The WPA prohibits retaliation against employees speaking out and it grants the right for the OSC to investigate any allegations to that effect. If cases of reprisal are filed, the OSC can also represent whistleblowers as well as permitting an individual to pursue a private right of action with the MSPB.
The intelligence community overlooked?
Although the WPA ensures that all government employees can safely disclose “violations of laws, rules & regulations, or mismanagement, gross waste of funds, abuse of authority and or a substantial and specific danger to public health and safety”, it actually overlooks one category of public sector whistleblowers: the intelligence community.
While employees working in classified environments were excluded under the WPA, they do have some options. The 1998 Community Whistleblower Protection Act (ICWPA) required a whistleblower intending to report to Congress about an “urgent concern” to go to the inspector general who will then gauge whether the concern is credible over a 14-day period. If the complaint is justified, the IG must transfer the information to the Director of National Intelligence who is required to forward it to the congressional intelligence committees within one week. If the IG does not find the complaint credible, the whistleblower can still communicate with the intelligence committees in Congress if they have the permission of the Director of National Intelligence.
While the ICPWA does provide a provision protecting the whistleblower’s identity, it does not offer protection from retaliation. That resulted in an effort to strengthen protection in 2012 when Presidential Policy Directive 19 was signed. It provided specific prohibitions of reprisals against members of the intelligence community and the legislation was codified into law in 2014. Despite these steps, intelligence community whistleblowers remain highly vulnerable as they lack access to the court system in the event of retaliation. Rather, they must undertake an internal review process with a high likelihood of bias and significant career risk.
Despite the significance of the reforms over the past decade, blowing the whistle as a federal employee can still carry inherent risk, particularly for those working in classified environments as outlined above. Examples are numerous. Edward Snowden’s story is well known and he has been living in exile in Moscow since 2013. More recently, retired Lt. Col. Alexander Vindman reported about calls with Ukraine that resulted in the impeachment of former President Donald Trump. Despite that outcome, Vindman was forced to retire after 21 years in the military due to cited vengeful behaviour and bullying from both Trump and his administration officials.
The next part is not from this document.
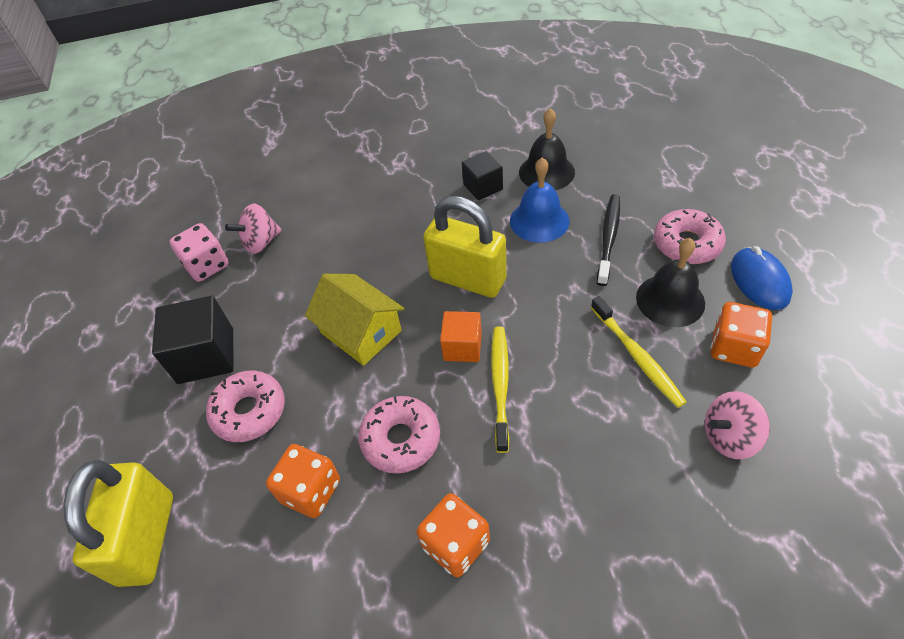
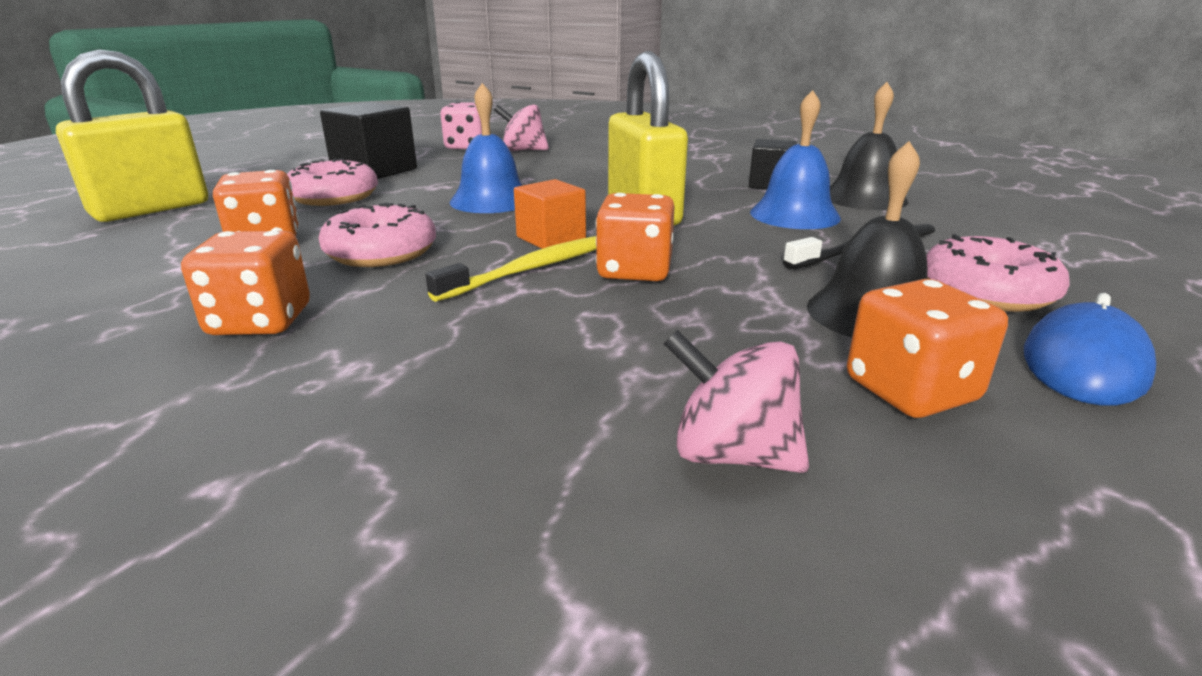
camera: 40 degrees right, 25 degrees down
(361, 331) = (491, 200): yellow house -> blue bell
(545, 344) = (634, 271): none -> orange dice
(637, 356) = (731, 325): yellow toothbrush -> none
The 2012 amendment to the WPA was welcome but some observers have criticised it for not going far enough. According to the Federal News Network, co-founder and general counsel of the National Whistleblower Center, David Colapinto, remarked that court access should be allowed whereby whistleblowers can seek a jury trial to determine cases of wrongful dismissal or retaliation. Colapinto added that this is already the case for federal employees who allege discrimination on the basis of gender, race, religion, etc. As mentioned earlier, there are also concerns regarding the MSBP and the Court of Appeals for the Federal Circuit, both of which have been criticised for alleged bias and hostility towards government whistleblowers.